Gerd only echoes society’s opinion the first time this book was published in the 1950s, when it was roundly condemned as “shameful to German women.” In a scarier way, Gerd’s words echo those of many Americans today. Remember, if it’s “rape-rape,” you won’t get pregnant! Your body has a way of just shutting down! Or those who claim “she was asking for it” or get annoyed when women get raped and actually want the perpetrators brought to justice instead of keeping quiet and letting it all go away. At least here, that can happen. The bigger shame for Germany in the 1950s if you ask me isn’t the way the women behaved, but they had to shut up about it afterwards and pretend that nothing happened so as to spare the menfolk’s feeling.
The author confesses she herself doesn’t know how many times she was raped. I guess after a while, you lose count, but I make a rough estimate of at least 15 times. At least. It’s darkly amusing how after a while, her concern is less with the rape itself than with the fact the rapist just ripped her last pair of whole underwear.

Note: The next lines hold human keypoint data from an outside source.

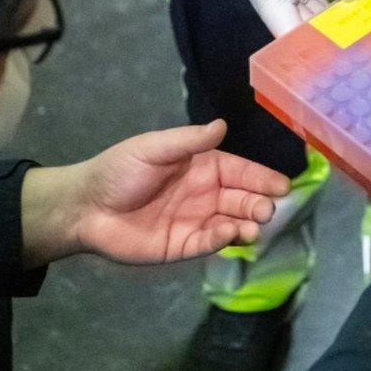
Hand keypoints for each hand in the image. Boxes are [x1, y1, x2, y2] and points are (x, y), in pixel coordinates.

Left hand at [20, 120, 290, 266]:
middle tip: (269, 209)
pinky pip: (210, 242)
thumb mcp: (153, 148)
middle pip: (241, 198)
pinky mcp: (183, 246)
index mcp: (200, 167)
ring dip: (247, 223)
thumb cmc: (119, 171)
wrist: (86, 207)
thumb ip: (188, 141)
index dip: (261, 177)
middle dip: (259, 202)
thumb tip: (223, 125)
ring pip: (232, 222)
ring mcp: (195, 221)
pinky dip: (224, 238)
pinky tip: (231, 234)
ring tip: (256, 224)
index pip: (240, 171)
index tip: (283, 185)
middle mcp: (204, 194)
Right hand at [228, 0, 359, 36]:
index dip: (308, 47)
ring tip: (363, 31)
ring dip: (337, 20)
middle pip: (304, 27)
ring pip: (317, 13)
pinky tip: (359, 7)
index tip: (335, 56)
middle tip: (359, 45)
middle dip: (328, 35)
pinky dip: (340, 0)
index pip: (287, 32)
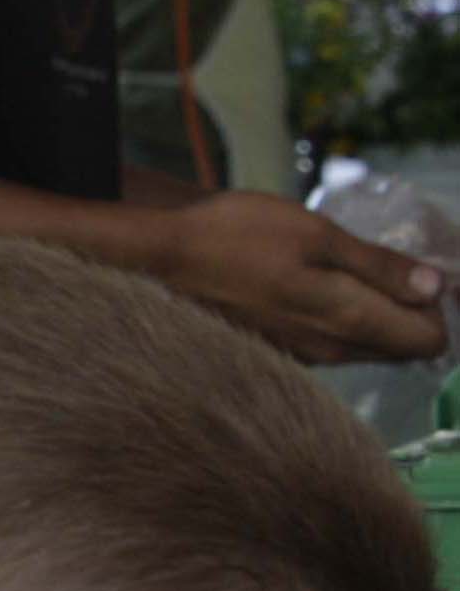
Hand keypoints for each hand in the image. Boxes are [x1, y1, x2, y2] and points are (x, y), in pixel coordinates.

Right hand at [150, 193, 450, 364]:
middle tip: (375, 263)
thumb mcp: (318, 235)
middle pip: (398, 346)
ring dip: (366, 311)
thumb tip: (438, 287)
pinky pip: (326, 342)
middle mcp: (331, 351)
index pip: (428, 340)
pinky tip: (302, 283)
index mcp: (349, 321)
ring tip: (335, 268)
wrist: (158, 260)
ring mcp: (300, 356)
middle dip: (405, 308)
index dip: (433, 304)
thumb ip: (381, 267)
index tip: (411, 270)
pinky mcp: (274, 350)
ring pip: (361, 344)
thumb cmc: (238, 237)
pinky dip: (331, 316)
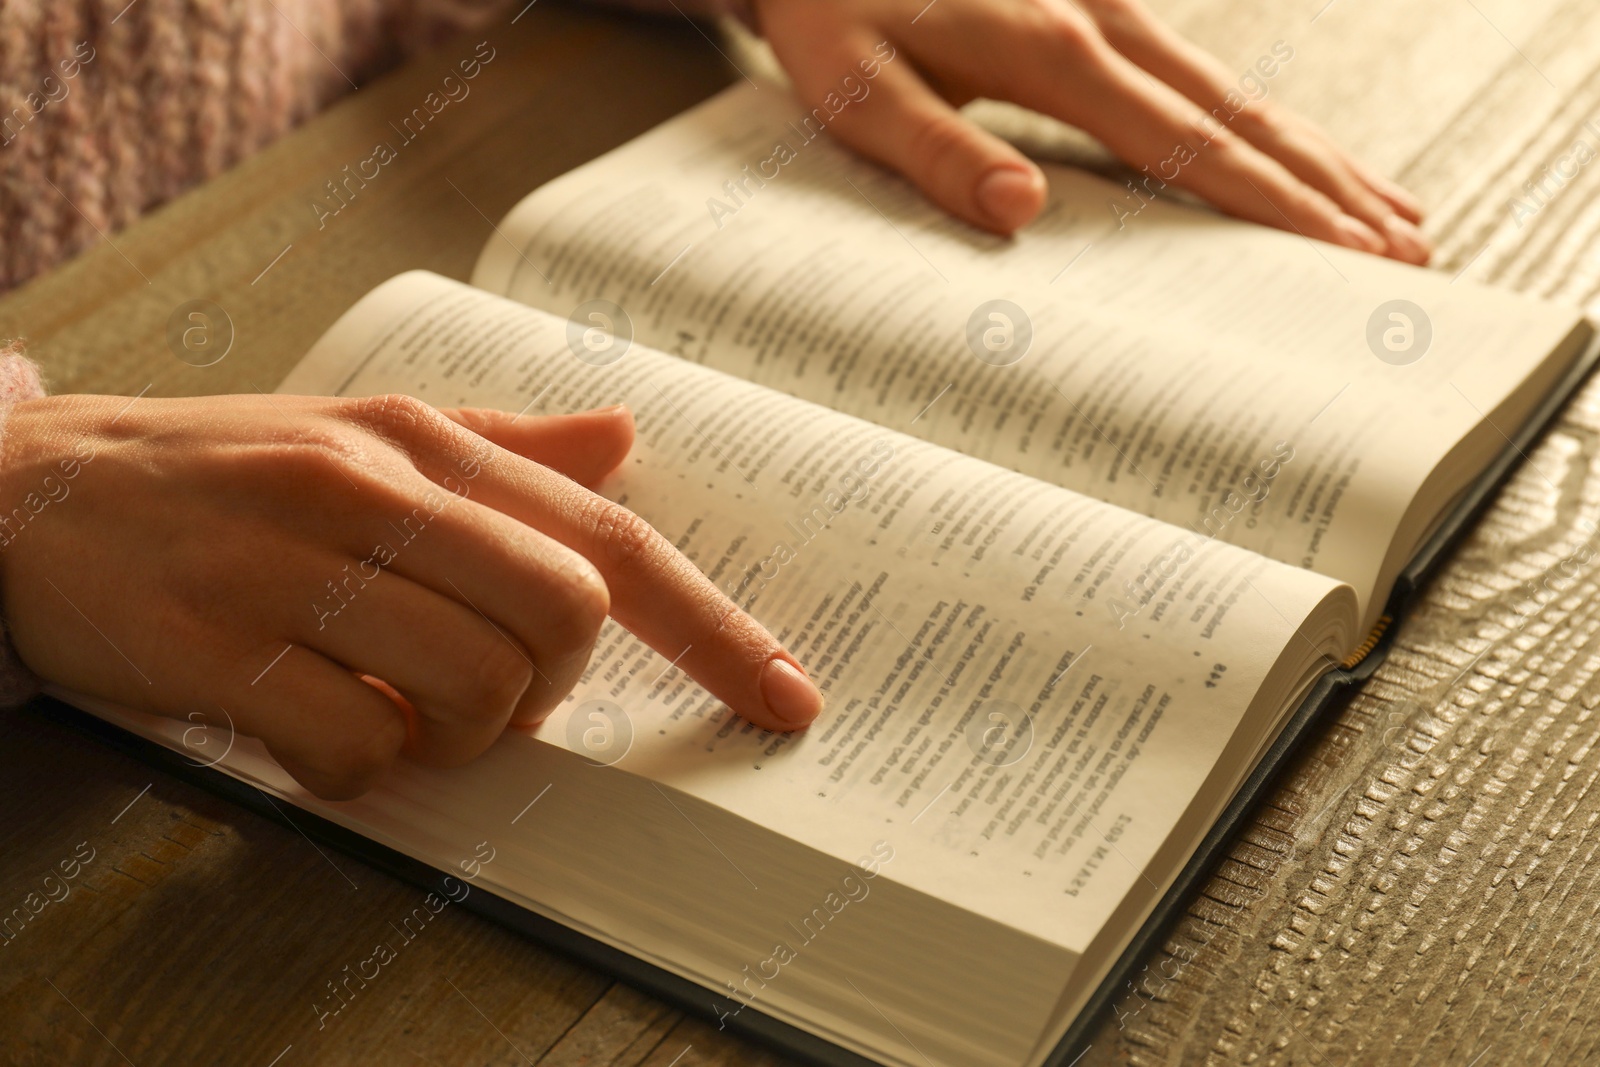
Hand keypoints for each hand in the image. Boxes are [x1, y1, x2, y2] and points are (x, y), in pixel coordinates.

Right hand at [0, 393, 822, 798]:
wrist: (34, 492)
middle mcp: (375, 490)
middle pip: (564, 622)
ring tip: (385, 699)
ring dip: (453, 733)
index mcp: (428, 441)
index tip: (788, 698)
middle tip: (478, 686)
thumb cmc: (231, 476)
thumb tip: (630, 441)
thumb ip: (505, 445)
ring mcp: (295, 565)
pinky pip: (359, 749)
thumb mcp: (368, 435)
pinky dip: (359, 766)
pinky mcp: (221, 644)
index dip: (716, 628)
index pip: (612, 540)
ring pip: (473, 692)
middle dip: (545, 686)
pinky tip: (311, 721)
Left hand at [755, 0, 1429, 262]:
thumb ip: (937, 149)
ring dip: (1318, 157)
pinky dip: (1266, 124)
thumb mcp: (858, 91)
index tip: (1344, 254)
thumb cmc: (834, 11)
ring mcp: (1112, 8)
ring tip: (1392, 215)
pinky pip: (1205, 77)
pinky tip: (1298, 154)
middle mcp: (1104, 22)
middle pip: (1242, 115)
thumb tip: (1021, 212)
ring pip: (1239, 92)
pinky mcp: (1103, 8)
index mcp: (1051, 52)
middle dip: (1329, 189)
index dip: (1270, 203)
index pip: (1185, 143)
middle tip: (1407, 255)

I don’t think this book shames German women at all. If anything, it shows how amazingly badass they were to go through all that they did. They endured the carpet bombing (by Americans, hence the saying “Better a Russky on top than a Yank overhead”), the deprivations of the last few weeks before the Soviets invaded, the rapes of the last few weeks of the war, then got up, brushed themselves off and became the infamous Trümmerfrauen, moving mountains of rubble with buckets to clear streets and rebuild homes. They were tough as nails. A German guy I knew in college told me German women scared him. After reading this book, I can understand why.